TEXTAUSSCHNITT
12. A process as defined in any one of claims 1 to 11 wherein the period of time of operating
the high speed disperser (A) ranges from about 5 to 60 minutes.
13. A process as defined in any one of claims 1 to 12, wherein the period of time of operating
the rotor stator mixer (B) ranges from about 10 to 60 minutes.
1. Verfahren zum Verringern der durchschnittlichen Partikelgröße eines Granulats um einen
Faktor von mindestens 20, wobei das Verfahren die folgenden Schritte umfasst:
- Bereitstellen eines Mischgefäßes, das mit (A) einem Hochgeschwindigkeitsdispergierer,
der eine Mischscheibe aufweist, und (B) einem Rotor-Stator-Mischer ausgestattet ist,
- Bereitstellen eines flüssigen Mediums für das Mischgefäß, wobei das flüssige Medium
darin aufgelöst oder dispergiert eine Mahlhilfschemikalie umfasst, die aus der Gruppe
aus Sand, Silikatpulver, Phosphorsäure, Schwefelsäure, Salpetersäure und anderen starken
oder schwachen Säuren ausgewählt wird,
- Einschalten des Hochgeschwindigkeitsdispergierers (A) mit einer Umfangsgeschwindigkeit
der Mischscheibe im Bereich von 1 bis 50 m/s,
- Hinzugeben eines Granulats mit einer durchschnittlichen Partikelgröße im Bereich
von 1 bis 5 mm zu dem Mischgefäß, wobei das Mineralgranulat mit dem flüssigen Medium
kompatibel ist,
- Betätigen des Hochgeschwindigkeitsdispergierers (A) für eine Zeitspanne, die ausreicht,
um die durchschnittliche Größe des Granulats um einen Faktor von mindestens 10 zu
verringern, wodurch Granulatkörner mit einer durchschnittlichen Zwischengröße im Bereich
von 0,1 bis 0,5 mm erzeugt werden,
- Einschalten des Rotor-Stator-Mischers (B) und Betätigen des Rotor-Stator-Mischers
für eine Zeitspanne, die ausreicht, um die durchschnittliche Größe der Zwischengranulatkörner
um einen Faktor von mindestens 2 zu verringern, wodurch feine Partikel mit einer durchschnittlichen
Größe im Bereich von 0,001 bis 50 µm erzeugt werden.

VORLIEGENDE DATENSÄTZE

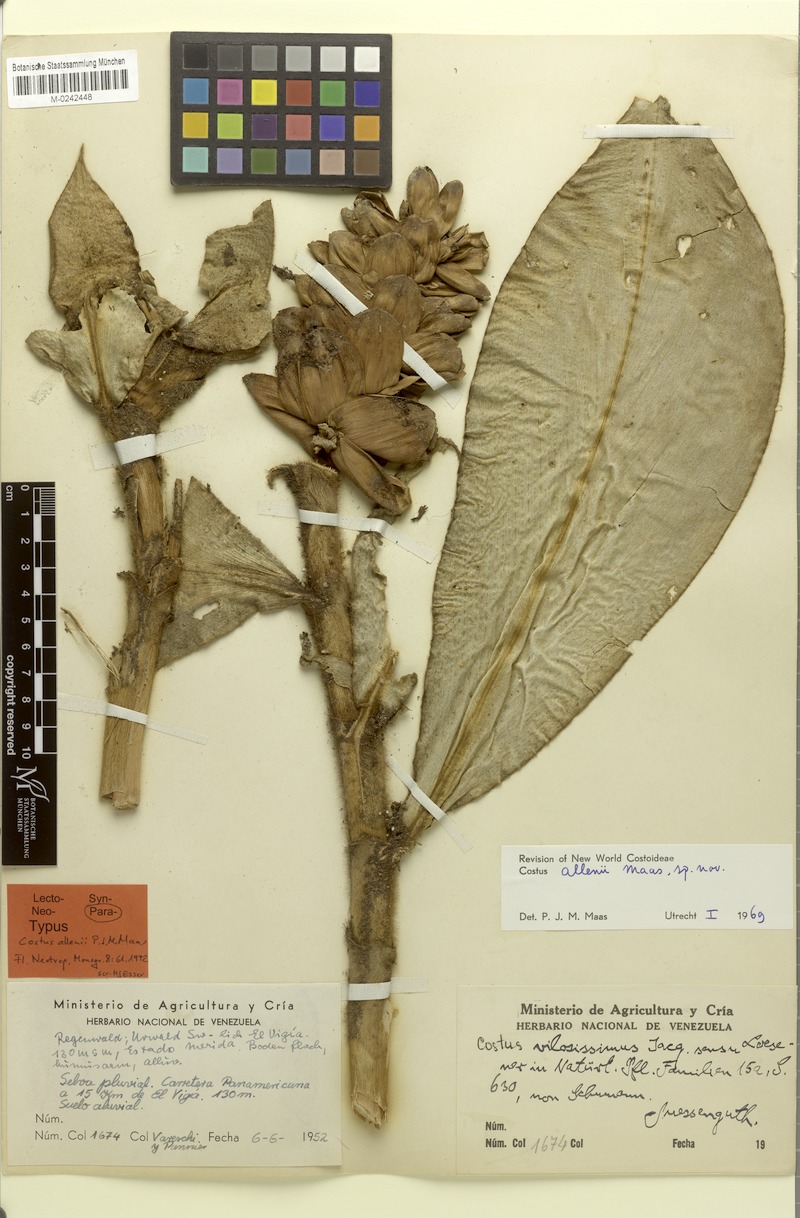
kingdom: Plantae
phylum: Tracheophyta
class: Liliopsida
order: Zingiberales
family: Costaceae
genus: Costus
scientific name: Costus allenii
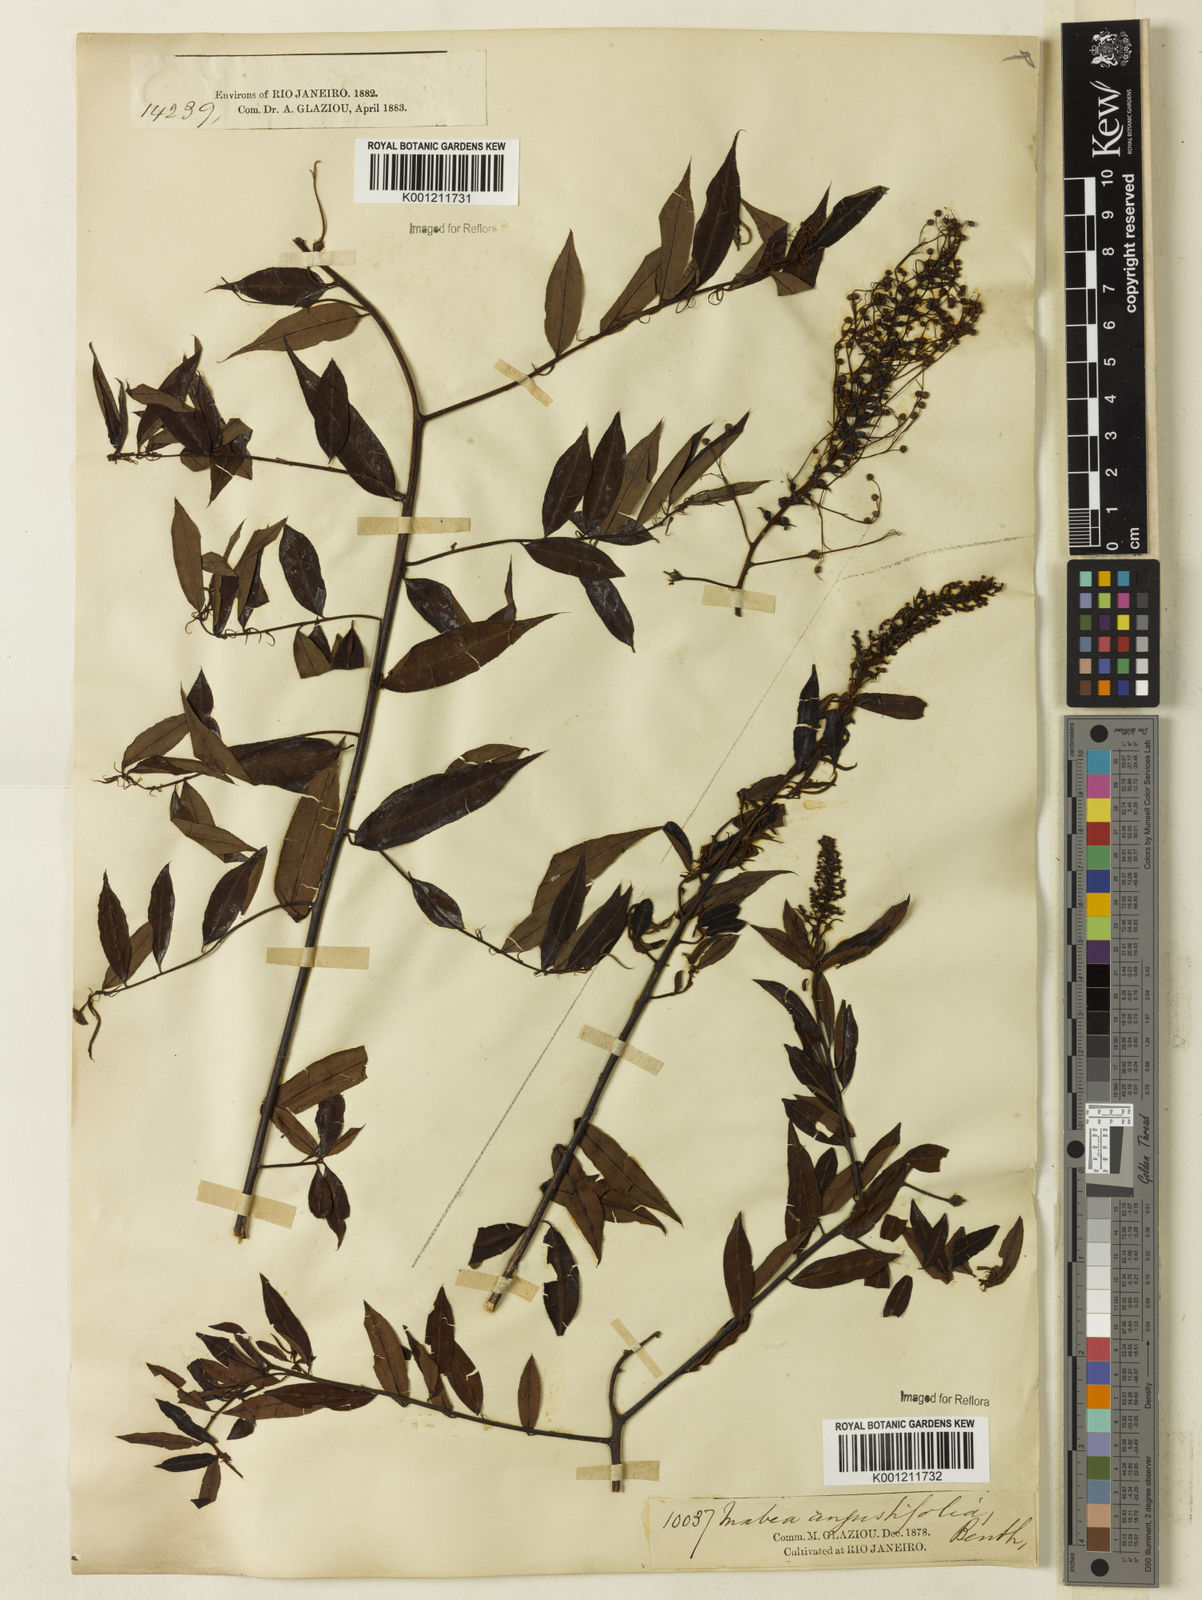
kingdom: Plantae
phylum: Tracheophyta
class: Magnoliopsida
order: Malpighiales
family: Euphorbiaceae
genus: Mabea
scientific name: Mabea angustifolia
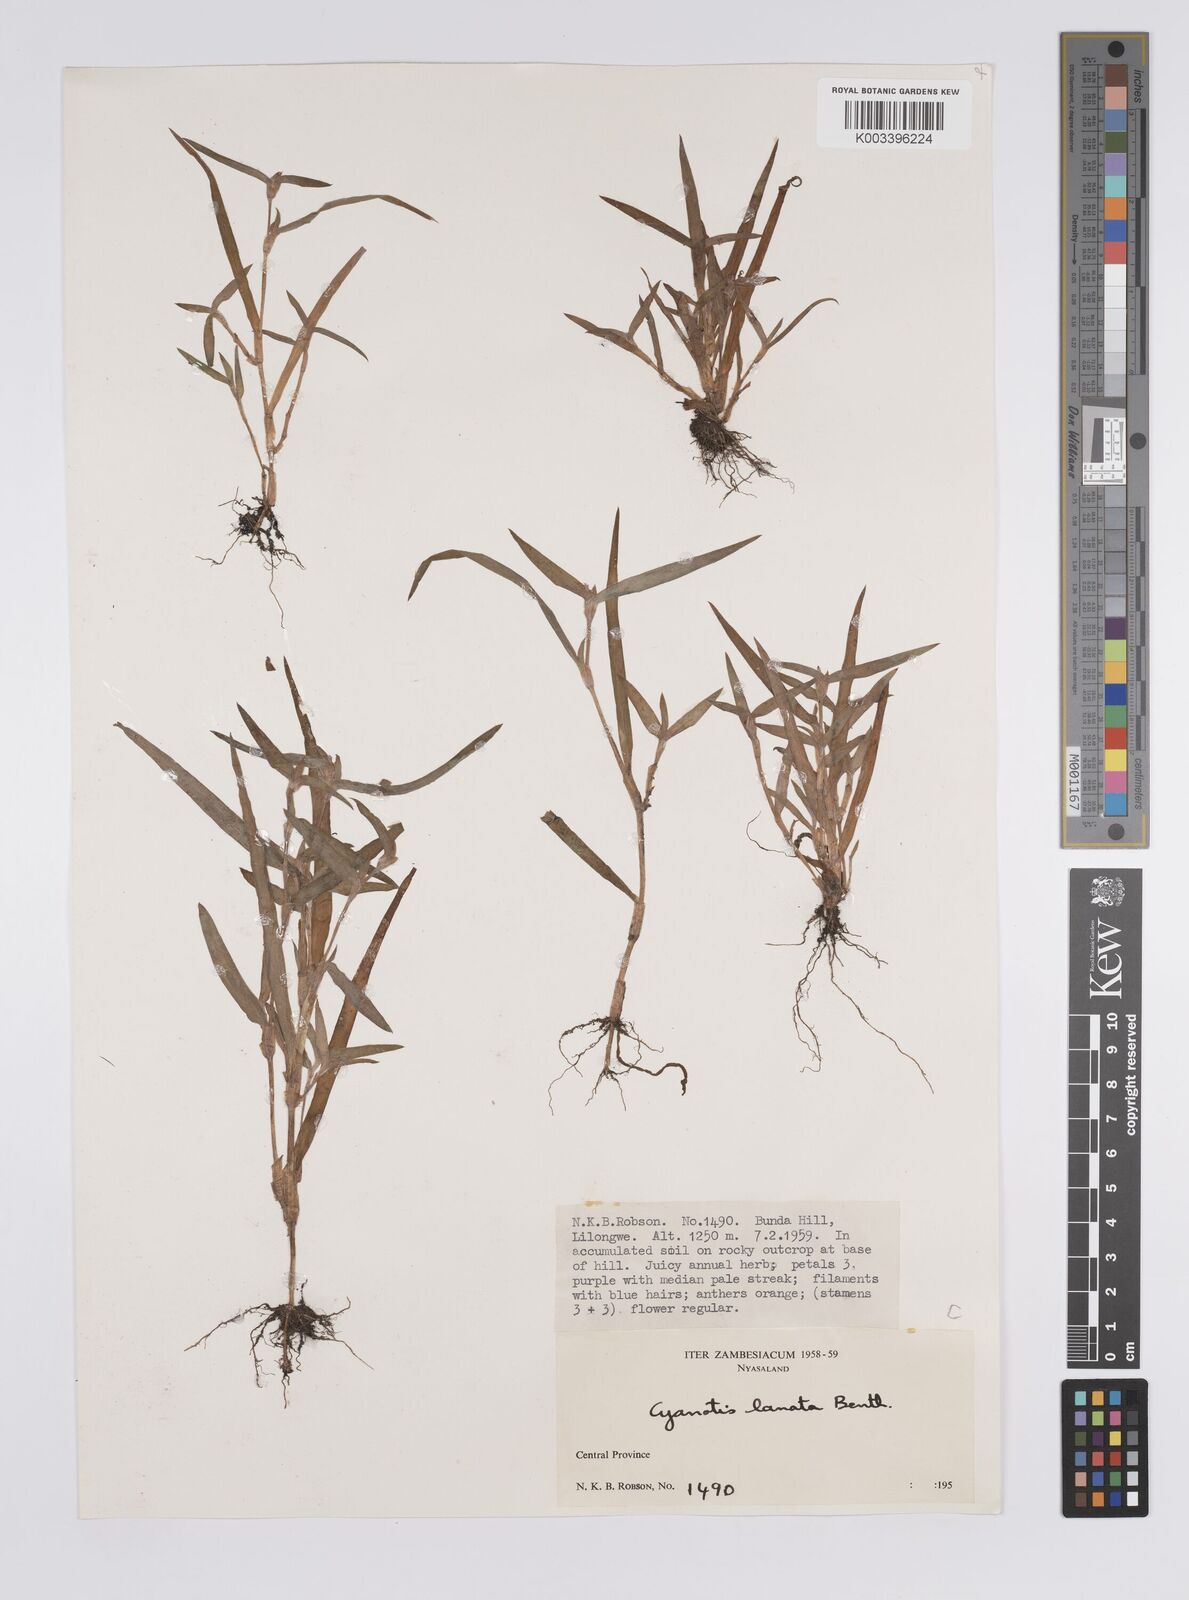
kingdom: Plantae
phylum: Tracheophyta
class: Liliopsida
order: Commelinales
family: Commelinaceae
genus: Cyanotis
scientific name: Cyanotis lanata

AUFGABENSTELLUNG
In welchem Bereich liegt laut dem Textausschnitt die Umfangsgeschwindigkeit der Mischscheibe beim Einschalten des Hochgeschwindigkeitsdispergierers (A)? Stützen Sie sich ausschließlich auf den Textausschnitt.

ANTWORT
Im Bereich von 1 bis 50 m/s.